Hubungannya dengan Wacana adalah dalam penyususnan wacana, topik atau tema yang diangkat ataupun ujaran-ujaran yang dihasilkan berdasarkan kondisi Psikis manusia. Kondisi Psikis ini merupakan salah satu konteks yang dapat mendukung peneliti dalam memaknai suatu ujaran.

 

9.      Analisis Wacana dengan Sosiolinguistik

Wijana (2006:7) menjelasklan bahwa sosiolinguistik sebagai cabang linguistik memandang atau menempatkan kedudukan bahasa dalam hubungannya dengan pemakai bahasa di dalam masyarakat, karena dalam kehidupan bermasyarakat manusia tidak lagi sebagai individu, akan tetapi sebagai masyarakat sosial.

Hubungannya dengan wacana adalah baik wacana maupun sosiolinguistik sama-sama menitiberatkan bahasa dalam sebuah konteks. Perbedaannya adalah wacana mengkaji ujaran (bahasa) yang dihasilkan oleh masyarakat sedangkan sosiolinguistik menitiberatkan pada masyarakat pengguna bahasa.





CONTOH KEDUDUKAN WACANA

 

Hubungan Gramatikal dan Semantik dalam Wacana: Hubungan antarproposisi yang terdapat pada wacana (kalimat) dapat dipertimbangkan dari segi gramatika (memiliki hubungan gramatikal) dan dari segi semantik (hubungan makna dalam setiap proposisi).

 

1.      Hubungan Gramatikal

Unsur-unsur gramatikal yang mendukung wacana dapat berupa:

a.       Unsur yang berfungsi sebagai konjungsi (penghubung) kalimat atau satuan yang lebih besar, seperti dengan demikian, maka itu, sebabnya, dan misalnya.

b.      Unsur kosong yang dilesapkan mengulangi apa yang telah diungkapkan pada bagian terdahulu (yang lain) misalnya: Pekerjaanku salah melulu, yang benar rupanya yang terbawa arus.

c.       Kesejajaran antarbagian, misalnya: Orang mujur belum tentu jujur. Orang jujur belum tentu mujur.
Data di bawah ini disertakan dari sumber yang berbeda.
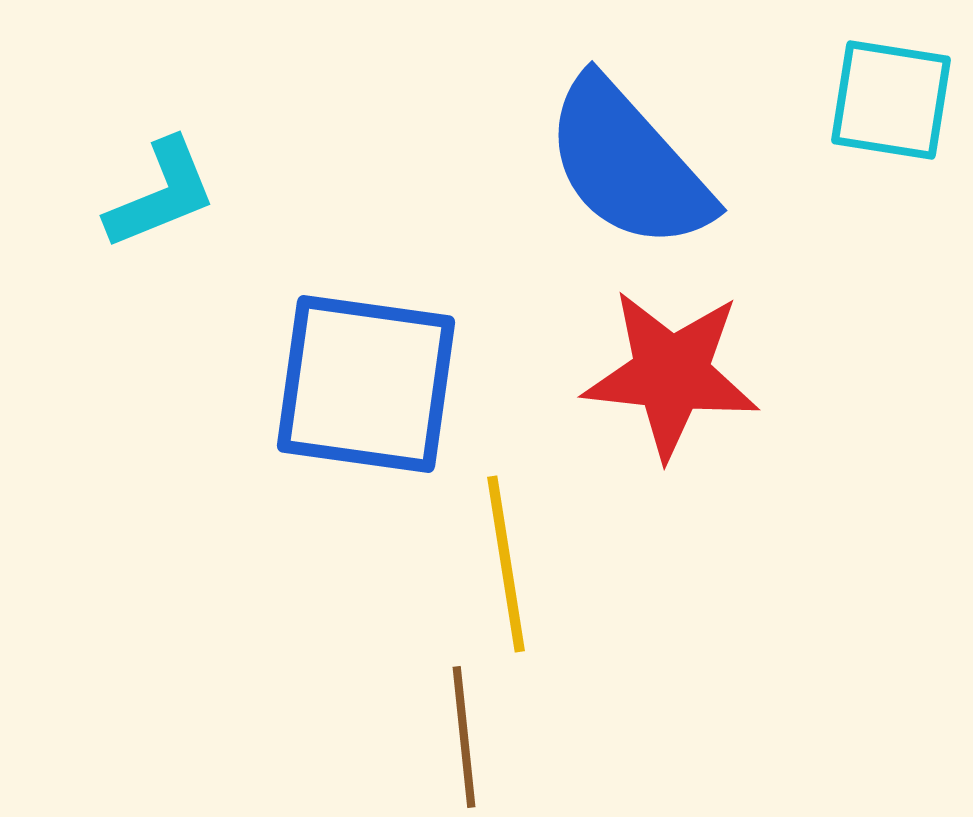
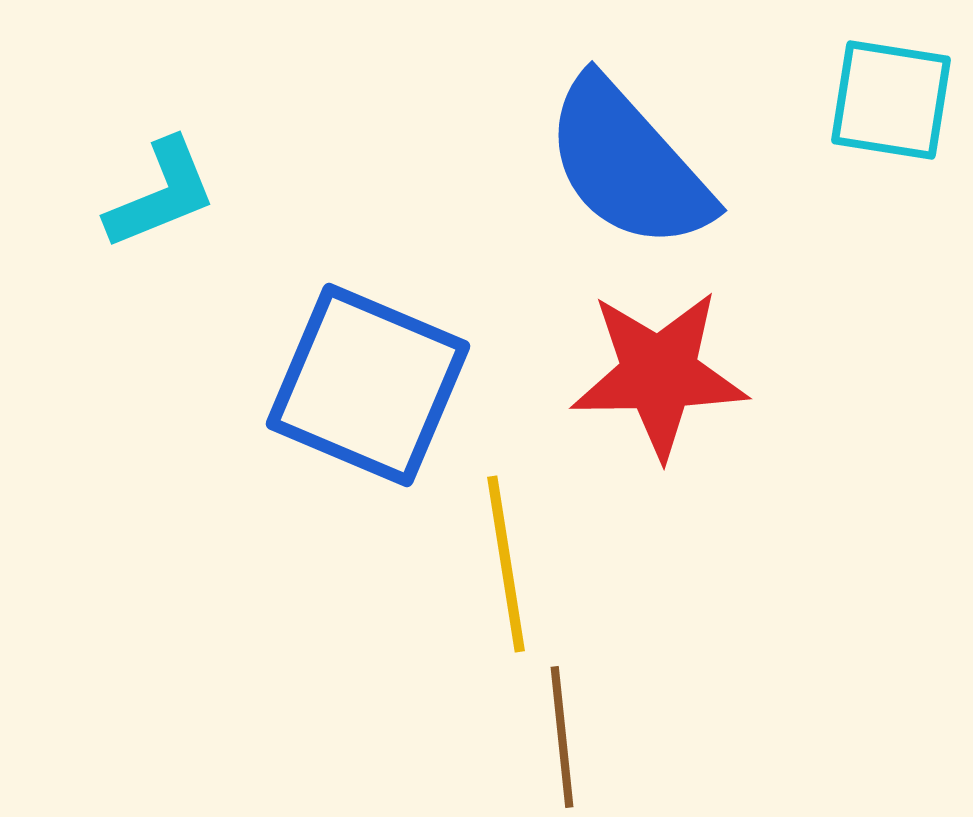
red star: moved 12 px left; rotated 7 degrees counterclockwise
blue square: moved 2 px right, 1 px down; rotated 15 degrees clockwise
brown line: moved 98 px right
d.      Referensi, baik endofora (anafora dan katafora) maupun eksofora. Referensi (acuan) meliputi persona, demonstratif, dan komparatif.
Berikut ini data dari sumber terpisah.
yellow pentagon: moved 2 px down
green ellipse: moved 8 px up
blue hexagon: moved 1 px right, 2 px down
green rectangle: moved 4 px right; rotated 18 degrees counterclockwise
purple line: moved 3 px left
e.       Kohesi leksikal, dapat terjadi melalui diksi (pilihan kata) yang memiliki hubungan tertentu dengan kata yang digunakan terdahulu. Kohesi leksikal dapat berupa pengulangan, sinonimi dan hiponimi, serta kolokasi.

f.       Konjungsi, merupakan unsur yang menghubungkan konjoin (klausa/kalimat) di dalam wacana.

 

2.      Hubungan Semantik

Hubungan semantik merupakan hubungan antarproposisi dari bagian-bagian wacana. Hubungan antarproposisi dapat berupa hubungan antar klausa yang dapat ditinjau dari segi jenis kebergantungan dan dari hubungan logika semantik. Hubungan logika semantik dapat dikaitkan dengan fungsi semantik konjungsi yang berupa:

a.       Ekspansi (perluasan), yang meliputi elaborasi, penjelasan/penambahan.

b.      Proyeksi, berupa ujaran dan gagasan.